Кроме клопов в хостеле жили тараканы. Ничего, он слышал, что тараканы не водятся там, где плохо с экологией. Хуже с «тараканами» внутри. Их тапком не прихлопнешь.
А всё-таки в комнатушке зверски холодно. Тянуло от внешней стены и от вентиляционного отверстия, которое при этом никак не помогало против духоты и неприятного запаха.
Впрочем, видели глазки, что выбирали. Нашёл самое дешманское (как говаривал Вася) пристанище, и ещё недоволен. Тут тебе не пустошь. Тут цивилизация. За комфорт и приватность платить надо. На Васильевском Острове было полно гадюшников для обитателей дна России, где в квартирах, рассчитанных на одну семью, жили двадцать человек. Иногда всю жизнь. Так дешевле уголь и дрова выходят. На Острове он ещё сравнительно обеспеченным был.
Питер вспоминал без ностальгии, но неуютно стало от мысли, что мосты всегда сгорали за спиной, оставляя только одну дорогу. И никто ни разу не спросил, надо ли ему это. Дотерпеть до утра и прочь из этого гнезда порока. Конечно, в более дорогих местах порядка больше, лучше вентиляция, наверняка есть хорошее отопление, нет насекомых. Надо заработать на более пристойное заведение.
Решив немного пройтись вокруг этого клоповника, Саша надел куртку и шапку, обулся. Может, тогда пройдет эта экзистенциальная тошнота и получится заснуть.

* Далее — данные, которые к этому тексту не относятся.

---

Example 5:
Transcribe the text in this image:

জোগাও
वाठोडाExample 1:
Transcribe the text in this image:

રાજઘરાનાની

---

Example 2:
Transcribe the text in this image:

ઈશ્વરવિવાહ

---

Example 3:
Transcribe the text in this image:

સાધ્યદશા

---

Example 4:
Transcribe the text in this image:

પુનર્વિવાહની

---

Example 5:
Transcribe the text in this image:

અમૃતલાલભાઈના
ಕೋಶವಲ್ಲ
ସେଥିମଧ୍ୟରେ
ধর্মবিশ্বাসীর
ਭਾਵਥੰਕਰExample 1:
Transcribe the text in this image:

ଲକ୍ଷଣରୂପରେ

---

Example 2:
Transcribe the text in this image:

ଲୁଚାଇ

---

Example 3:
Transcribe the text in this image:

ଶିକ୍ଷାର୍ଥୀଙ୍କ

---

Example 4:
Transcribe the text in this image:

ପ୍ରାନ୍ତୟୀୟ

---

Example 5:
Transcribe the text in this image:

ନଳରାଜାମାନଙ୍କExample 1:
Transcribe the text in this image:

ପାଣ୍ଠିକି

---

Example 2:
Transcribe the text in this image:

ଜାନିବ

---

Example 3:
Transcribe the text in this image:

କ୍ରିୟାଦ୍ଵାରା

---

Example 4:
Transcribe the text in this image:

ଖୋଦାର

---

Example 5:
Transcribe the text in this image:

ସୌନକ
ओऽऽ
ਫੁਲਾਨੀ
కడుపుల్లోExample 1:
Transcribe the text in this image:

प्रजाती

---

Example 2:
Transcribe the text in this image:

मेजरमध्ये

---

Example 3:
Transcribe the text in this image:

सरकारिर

Хозяин (или портье) неправильно понял причину его желания выйти.
– Ты здесь первой? – заговорил он по-русски с акцентом. Похоже, славянин, то ли южный, то ли западный, – Дурь не нужен? Можно пыхнуть, можно кольнуть. Первый раз – полцены.
– Нет, спасибо. Я просто прогуляться.
– Ключ сдай. С клЮчом нельзя.
Пожав плечами, Младший положил на стойку ключ, расписался, не глядя, в подсунутой бумаге и решительно направился к выходу.

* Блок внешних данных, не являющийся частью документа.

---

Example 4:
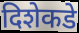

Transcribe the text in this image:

दिशेकडे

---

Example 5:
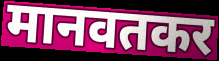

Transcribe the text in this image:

मानवतकर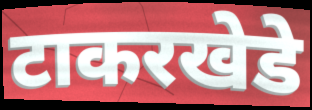
टाकरखेडेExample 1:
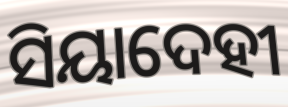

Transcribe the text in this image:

ସିୟାଦେହୀ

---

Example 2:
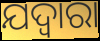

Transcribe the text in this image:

ଯଦ୍ୱାରା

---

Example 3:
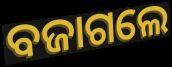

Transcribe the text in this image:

ବଜାଗଲେ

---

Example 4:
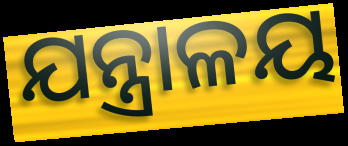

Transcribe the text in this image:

ଯନ୍ତ୍ରାଳୟ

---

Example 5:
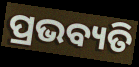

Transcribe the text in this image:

ପ୍ରଭବ୍ୟତିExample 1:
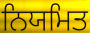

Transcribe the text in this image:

ਨਿਯਮਿਤ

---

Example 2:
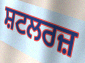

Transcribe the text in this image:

ਸ਼ਟਲਰਜ਼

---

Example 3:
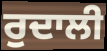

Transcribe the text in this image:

ਰੁਦਾਲੀ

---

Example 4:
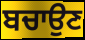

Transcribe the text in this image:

ਬਚਾਉਣ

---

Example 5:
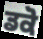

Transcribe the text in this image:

ਡਕੋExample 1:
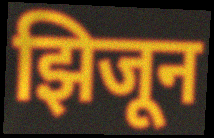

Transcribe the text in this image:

झिजून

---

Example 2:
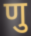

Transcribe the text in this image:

णु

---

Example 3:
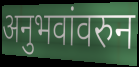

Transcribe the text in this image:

अनुभवांवरुन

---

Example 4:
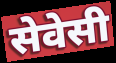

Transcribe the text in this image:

सेवेसी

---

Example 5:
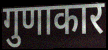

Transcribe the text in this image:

गुणाकार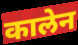
कालेनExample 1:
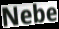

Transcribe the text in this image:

Nebe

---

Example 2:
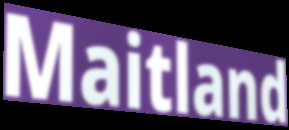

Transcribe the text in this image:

Maitland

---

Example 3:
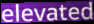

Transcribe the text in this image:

elevated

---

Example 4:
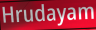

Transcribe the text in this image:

Hrudayam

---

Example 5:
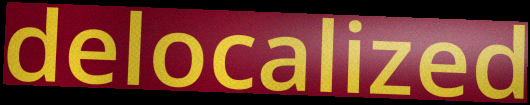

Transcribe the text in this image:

delocalized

– Эй, рус. В заброшках дешевле, – бросил ему портье вслед. – Но от той дряни ты отъедешь. Не ходи в Руины. Тебя там привалит. Или завалят.
После душной ночлежки выйти на свежий воздух было блаженством.
Светили звезды. Созвездия знакомые, такие же, как дома. Младший стоял под навесом и смотрел на пустую улицу. Никого… Но разве это плохо?
Через полчаса, вдоволь надышавшись и продрогнув, Младший толкнул входную дверь.
Бар был пуст, только телевизор, который забыли выключить, показывал рябь.
Он собирался получить обратно свой ключ и подняться в номер, но портье внезапно сделал запрещающий жест. Младший сначала не понял фразы, брошенной скороговоркой через губу.
Потом разобрал: “You have already checked out”. И его пронзила смесь злости и досады от понимания. «Вы уже выписались. Платите за новый день».
Ещё не веря, что такое возможно, он попытался объясниться – мол, выходил только воздухом подышать, ненадолго. Но портье, резко позабыв все русские слова и растеряв свою любезность, сунул Саше под нос заполненный бланк с его, Сашиной подписью. Взгляд выхватил несколько знакомых немецких слов – «отель, заезд, комната, расчёт, выезд, претензий не имею…»
Да уж. Сам виноват, конечно. Читать надо, что подписываешь. Но портье – вот ведь жучара какой оказался! Сжав кулаки, Саша недобро глянул на него, словно прикидывая, куда врезать – в нос или по зубам. Хотя не факт, что решился бы. Но портье моментально считал его намерения и громко крикнул:
– Отто!
Отворилась дверь за стойкой и появился тот самый гориллоподобный детина в комбинезоне, которого Саша видел при заселении. В руке грузчик-дворник-охранник держал дубинку.
– Erklär, Otto!
– Да понял я всё, – буркнул Саша. – Вещи дайте забрать.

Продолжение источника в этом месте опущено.